Society

Muslims detained for protesting dismantling of minaret in Georgia

by | Aug 27, 2013
police_in_Chela__Adigeni

Police in Chela, Adigeni. (Samkhretis Karibche.)

TBILISI, DFWatch–The local municipality in the village Chela in Adigeni in Georgia has started to dismantle the minaret of a mosque, which has caused concern of Muslims.

The police was at the site of the minaret from morning and prohibiting local Muslims from entering, which resulted in a rally being organized outside and several people being detained.

Interior Ministry representatives explained that several persons resisted the police in Chela and some are also accused of physical resistance.

About 200 people were gathered at the rally according to local media and reporters. They protested against the dismantling of the minaret and against the detentions at Monday’s rally. 21 people were detained, according to rally participants. Ten were released and eleven remain in detention.
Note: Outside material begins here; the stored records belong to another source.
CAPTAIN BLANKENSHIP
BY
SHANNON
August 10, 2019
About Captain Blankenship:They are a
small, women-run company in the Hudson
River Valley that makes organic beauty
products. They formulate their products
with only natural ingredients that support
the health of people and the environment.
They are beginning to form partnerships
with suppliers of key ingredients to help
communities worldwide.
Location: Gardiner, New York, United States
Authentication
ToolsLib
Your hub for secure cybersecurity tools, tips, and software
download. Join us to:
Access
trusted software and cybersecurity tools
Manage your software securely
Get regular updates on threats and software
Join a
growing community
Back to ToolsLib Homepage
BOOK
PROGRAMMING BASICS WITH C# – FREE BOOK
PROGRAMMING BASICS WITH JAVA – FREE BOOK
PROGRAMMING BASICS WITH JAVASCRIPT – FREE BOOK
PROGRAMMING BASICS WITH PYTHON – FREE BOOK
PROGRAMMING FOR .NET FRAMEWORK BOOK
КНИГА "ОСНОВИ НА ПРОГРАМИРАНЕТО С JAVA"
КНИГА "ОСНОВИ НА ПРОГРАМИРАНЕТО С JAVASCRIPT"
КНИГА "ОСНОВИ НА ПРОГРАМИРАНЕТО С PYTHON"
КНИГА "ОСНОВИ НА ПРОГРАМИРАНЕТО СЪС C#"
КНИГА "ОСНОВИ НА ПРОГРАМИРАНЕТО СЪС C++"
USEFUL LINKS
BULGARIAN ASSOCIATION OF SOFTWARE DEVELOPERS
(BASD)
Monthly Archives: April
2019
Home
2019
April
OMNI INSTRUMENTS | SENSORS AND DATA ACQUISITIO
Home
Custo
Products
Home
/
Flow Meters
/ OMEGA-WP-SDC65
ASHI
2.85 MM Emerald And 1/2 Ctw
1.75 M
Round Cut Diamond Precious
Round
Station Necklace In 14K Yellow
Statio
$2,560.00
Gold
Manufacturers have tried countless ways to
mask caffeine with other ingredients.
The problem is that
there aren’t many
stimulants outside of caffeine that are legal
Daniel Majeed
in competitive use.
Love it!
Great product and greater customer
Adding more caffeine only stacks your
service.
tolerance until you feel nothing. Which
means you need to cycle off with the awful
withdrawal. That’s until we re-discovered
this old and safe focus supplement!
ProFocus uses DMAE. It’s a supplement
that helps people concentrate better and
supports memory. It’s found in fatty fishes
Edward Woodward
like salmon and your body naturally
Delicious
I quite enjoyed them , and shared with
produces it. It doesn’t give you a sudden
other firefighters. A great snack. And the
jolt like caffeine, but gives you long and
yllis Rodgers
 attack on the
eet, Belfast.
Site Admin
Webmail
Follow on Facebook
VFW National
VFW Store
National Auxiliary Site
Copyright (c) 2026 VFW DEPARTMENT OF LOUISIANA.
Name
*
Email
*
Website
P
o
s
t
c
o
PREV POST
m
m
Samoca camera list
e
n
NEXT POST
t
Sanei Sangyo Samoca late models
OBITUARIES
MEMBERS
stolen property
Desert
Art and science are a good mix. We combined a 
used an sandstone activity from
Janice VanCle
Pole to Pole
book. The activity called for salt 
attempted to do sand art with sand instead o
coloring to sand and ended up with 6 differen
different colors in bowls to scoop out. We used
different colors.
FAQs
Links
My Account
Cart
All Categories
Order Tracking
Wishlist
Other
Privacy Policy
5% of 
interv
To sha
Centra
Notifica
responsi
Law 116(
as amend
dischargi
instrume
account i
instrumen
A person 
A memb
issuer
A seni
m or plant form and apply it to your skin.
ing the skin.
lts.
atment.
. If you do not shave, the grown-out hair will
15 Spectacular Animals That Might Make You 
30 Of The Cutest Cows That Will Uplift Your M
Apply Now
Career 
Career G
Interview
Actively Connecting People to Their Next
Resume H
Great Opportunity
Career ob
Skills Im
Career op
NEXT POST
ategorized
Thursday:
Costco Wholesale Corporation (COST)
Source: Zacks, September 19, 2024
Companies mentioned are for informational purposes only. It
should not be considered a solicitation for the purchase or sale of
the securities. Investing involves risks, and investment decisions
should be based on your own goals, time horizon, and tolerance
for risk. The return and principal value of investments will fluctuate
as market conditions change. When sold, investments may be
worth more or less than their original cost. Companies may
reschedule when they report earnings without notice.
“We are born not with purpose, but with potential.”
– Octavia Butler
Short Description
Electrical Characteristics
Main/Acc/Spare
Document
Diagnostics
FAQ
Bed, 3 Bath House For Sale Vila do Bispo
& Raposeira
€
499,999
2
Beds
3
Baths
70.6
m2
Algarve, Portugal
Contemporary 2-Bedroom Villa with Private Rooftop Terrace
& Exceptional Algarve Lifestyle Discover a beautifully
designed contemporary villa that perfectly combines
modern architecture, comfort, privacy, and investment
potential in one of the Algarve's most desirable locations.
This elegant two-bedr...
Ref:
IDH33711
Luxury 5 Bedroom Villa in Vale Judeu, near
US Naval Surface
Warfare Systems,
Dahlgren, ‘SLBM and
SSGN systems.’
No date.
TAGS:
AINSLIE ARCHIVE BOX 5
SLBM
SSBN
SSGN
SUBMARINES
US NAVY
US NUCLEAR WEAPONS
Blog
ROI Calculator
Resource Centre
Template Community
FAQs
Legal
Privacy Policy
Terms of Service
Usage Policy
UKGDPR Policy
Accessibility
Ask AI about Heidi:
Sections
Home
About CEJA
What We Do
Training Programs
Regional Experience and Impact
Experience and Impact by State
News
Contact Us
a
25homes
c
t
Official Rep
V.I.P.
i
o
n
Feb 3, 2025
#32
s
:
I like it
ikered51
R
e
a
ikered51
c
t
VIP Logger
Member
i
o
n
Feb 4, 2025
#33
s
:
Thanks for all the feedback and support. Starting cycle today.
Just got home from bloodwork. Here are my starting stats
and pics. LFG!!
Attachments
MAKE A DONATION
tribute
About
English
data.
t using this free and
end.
One of the people who protested, Merab Tsulukidze, told Interpressnews that some details of the minaret were destroyed during the dismantling.

The minaret was constructed a one month and a half ago.

Later on Monday, the Revenue Service issued a statement about the dismantling of the minaret in Chela, which said that it was being done because of the need for a commodity examination.

The statement reads that entrepreneur Jambul Abuladze July 14 purchased steel constructions in Turkey and brought it to Georgia in order to construct a minaret. After studying customs declaration and import documents, the Revenue Service concluded that there is ‘reasonable doubt that goods might have been incorrectly classified in the documentation, which may have caused reducing taxes for import.’

“It is impossible to define the amount of reduced taxes without physically examining the goods and without appropriate examination,” statement reads adding that Jambul Abuladze was noted about this information on August 21.

“Since the weight of the minaret construction and commodity code may not correspondent to the declared data, the Revenue Service decided to start demolishing it on August 26,” the statement reads, adding that the Revenue Service will provide restoration costs.

Samkhretis Karibche, a local media outlet from Southern Georgia, reports that the local municipality of Adigeni started studying the issue of the new minaret in Chela, claiming that it was illegal. The municipality decided to take down the minaret and fine local Muslims with a 200 lari fine (USD 120) for illegally constructing it.

According to municipality representatives, no documents were presented to local government about the construction of the Minaret.

A month and a half ago, when the minaret was constructed next to the Mosque, locals and representatives of the organization Sazogadoebrivi Darbazi started gathering signatures demanding to remove it; however Samkhretis Karibche writes that the local population believes ‘someone deliberately is bringing tension to the village because Muslims and Orthodox until now have lived in peace.’

On Monday, Karibche posted a photo report which shows that special police were brought to the rally to disperse it, after which some of the rally participants were detained.

The Institute of Tolerance and Diversity issued an appeal about Monday’s events, which reads that the dismantling of the minaret led to a protest by locals and the use of violence from the police, which resulted in people being detained and several Muslims being beaten.

“On the background that government wasn’t able to provide freedom of praying, assembly and movement in Nigvziani, Tsintskharo and Samtatskaro, when no people were punished for violating the constitutional rights of Muslims and which became permanent, this new step by the government may be seen as irresponsible, and puts the religious peace and the constitutional order in danger,” the statement reads. The organization appeals to the government to take measures and restore the violated rights of religious minorities.

Interpressnews on Monday quoted Tariel Nakaidze, chairmen of Georgian Muslims Union, saying that minarets in Georgia are constructed in violation of law.

“But there is no law about constructing minarets in Georgia. This doesn’t mean we avoid the law. We are ready to bring those constructions into legal frames,” he said.

The Muslims Union also issued a statement asking to define how legal it was to dismantle the minaret.

 “We also appeal to the prime minister to take all measures to calm down the tense situation against Muslims recently,” the statement reads. “It is also important to define how necessary it was to so roughly and provocatively demolish the minaret.”